Già nel 2014 il Garante stabilì che partiti e movimenti possono lecitamente utilizzare, senza uno specifico consenso degli interessati al trattamento dei dati sensibili da parte degli organismi di tipo associativo e delle fondazioni), i dati sensibili riferiti ad aderenti o ad altri soggetti che con gli stessi intrattengono contatti regolari per il perseguimento di scopi determinati e legittimi individuati, anzitutto, dall´atto costitutivo o dallo statuto.

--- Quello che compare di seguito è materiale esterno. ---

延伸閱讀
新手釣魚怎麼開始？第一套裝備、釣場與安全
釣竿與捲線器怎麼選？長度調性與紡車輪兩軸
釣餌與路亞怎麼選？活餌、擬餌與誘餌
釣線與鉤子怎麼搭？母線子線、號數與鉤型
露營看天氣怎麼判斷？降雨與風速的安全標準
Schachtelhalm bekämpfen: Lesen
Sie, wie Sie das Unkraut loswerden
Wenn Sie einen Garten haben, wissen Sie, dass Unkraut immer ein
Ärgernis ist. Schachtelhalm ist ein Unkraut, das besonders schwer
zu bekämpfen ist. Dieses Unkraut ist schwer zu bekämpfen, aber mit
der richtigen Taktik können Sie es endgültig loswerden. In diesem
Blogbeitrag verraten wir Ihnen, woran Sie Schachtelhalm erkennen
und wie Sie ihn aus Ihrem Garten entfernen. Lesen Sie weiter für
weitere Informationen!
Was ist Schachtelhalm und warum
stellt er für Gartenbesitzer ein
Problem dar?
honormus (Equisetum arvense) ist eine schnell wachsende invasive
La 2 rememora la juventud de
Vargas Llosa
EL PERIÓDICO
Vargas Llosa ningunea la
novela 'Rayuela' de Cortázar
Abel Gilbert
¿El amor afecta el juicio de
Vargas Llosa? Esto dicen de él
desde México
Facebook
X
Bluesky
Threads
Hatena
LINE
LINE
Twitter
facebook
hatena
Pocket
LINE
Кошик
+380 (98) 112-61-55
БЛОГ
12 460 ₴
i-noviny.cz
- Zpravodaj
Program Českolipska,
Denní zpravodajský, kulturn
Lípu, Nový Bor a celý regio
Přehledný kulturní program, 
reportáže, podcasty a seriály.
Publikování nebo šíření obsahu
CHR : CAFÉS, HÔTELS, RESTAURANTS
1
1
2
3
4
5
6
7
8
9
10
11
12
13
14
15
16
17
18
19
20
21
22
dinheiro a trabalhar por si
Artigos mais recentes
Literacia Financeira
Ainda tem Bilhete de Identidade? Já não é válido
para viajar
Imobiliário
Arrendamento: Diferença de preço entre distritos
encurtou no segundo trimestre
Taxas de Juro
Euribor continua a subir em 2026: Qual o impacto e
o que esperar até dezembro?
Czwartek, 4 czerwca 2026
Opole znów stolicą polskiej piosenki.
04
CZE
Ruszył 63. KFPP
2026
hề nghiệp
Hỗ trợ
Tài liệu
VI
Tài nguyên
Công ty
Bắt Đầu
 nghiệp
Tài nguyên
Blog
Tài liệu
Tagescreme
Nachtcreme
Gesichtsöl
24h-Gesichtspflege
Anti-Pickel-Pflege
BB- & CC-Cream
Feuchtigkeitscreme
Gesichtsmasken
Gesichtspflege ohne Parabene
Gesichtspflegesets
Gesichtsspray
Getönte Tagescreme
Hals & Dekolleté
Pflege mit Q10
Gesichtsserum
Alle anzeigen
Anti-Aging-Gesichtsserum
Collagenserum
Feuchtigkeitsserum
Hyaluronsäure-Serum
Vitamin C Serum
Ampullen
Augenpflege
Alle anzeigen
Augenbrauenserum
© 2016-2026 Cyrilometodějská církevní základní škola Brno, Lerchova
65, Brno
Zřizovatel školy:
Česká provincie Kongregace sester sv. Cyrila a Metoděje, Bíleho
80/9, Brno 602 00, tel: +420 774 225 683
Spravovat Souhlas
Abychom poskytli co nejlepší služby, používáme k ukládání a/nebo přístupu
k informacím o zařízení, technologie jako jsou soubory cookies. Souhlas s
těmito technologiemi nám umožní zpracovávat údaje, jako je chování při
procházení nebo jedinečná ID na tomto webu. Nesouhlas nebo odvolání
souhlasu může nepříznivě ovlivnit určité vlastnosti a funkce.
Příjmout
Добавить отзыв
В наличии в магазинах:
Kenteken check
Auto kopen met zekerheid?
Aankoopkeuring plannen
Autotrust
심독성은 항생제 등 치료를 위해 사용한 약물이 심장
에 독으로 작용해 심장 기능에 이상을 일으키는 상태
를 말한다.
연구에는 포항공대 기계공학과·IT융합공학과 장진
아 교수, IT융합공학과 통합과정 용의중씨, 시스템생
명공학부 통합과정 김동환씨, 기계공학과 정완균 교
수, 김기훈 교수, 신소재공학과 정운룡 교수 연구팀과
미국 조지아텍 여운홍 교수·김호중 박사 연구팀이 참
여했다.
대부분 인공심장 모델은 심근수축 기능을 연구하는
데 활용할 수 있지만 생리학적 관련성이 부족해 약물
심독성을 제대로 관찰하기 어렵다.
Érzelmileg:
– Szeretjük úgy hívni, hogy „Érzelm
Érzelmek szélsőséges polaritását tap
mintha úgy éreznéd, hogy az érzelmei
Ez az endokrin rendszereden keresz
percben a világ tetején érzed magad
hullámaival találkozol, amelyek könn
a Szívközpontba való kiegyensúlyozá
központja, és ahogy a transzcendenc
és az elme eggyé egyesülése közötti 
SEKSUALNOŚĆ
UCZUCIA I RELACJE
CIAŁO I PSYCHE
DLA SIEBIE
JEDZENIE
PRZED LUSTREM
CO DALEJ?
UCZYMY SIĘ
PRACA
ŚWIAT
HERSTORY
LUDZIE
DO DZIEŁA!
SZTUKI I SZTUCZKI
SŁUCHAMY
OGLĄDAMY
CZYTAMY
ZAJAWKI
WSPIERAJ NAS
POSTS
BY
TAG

Si torna quindi alla identità politica alla quale fare riferimento in modo formale. E alla pretesa della associazione Russeau di essere titolare delle informazioni e dei dati di persone che hanno scelto di dare il proprio consenso ma ancor più l’adesione politica ad una forza eletta in Parlamento considerato che il presupposto di tale diritto dovrebbe discendere da un accordo contrattuale stipulato con un organismo politico collegato a gruppi parlamentari lascia davvero molto perplessi.

Il tema ci interrogherà ancora a lungo e sarà elemento essenziale di una aspra contrapposizione che potrebbe essere addirittura esiziale per la sopravvivenza del Movimento 5 stelle.

Certo è che il legislatore ancora una volta si è fatto trovare impreparato rispetto ad una tematica che i nostri padri costituenti avevano identificato e considerato essenziale all’interno della nostra carta fondamentale. Sarebbe il caso di darsi un po’ una mossa.

 

 

Riccardo Capecchi,

già segretario generale Agcom  attualmente esperto presso il Ministero infrastrutture e mobilità sostenibili.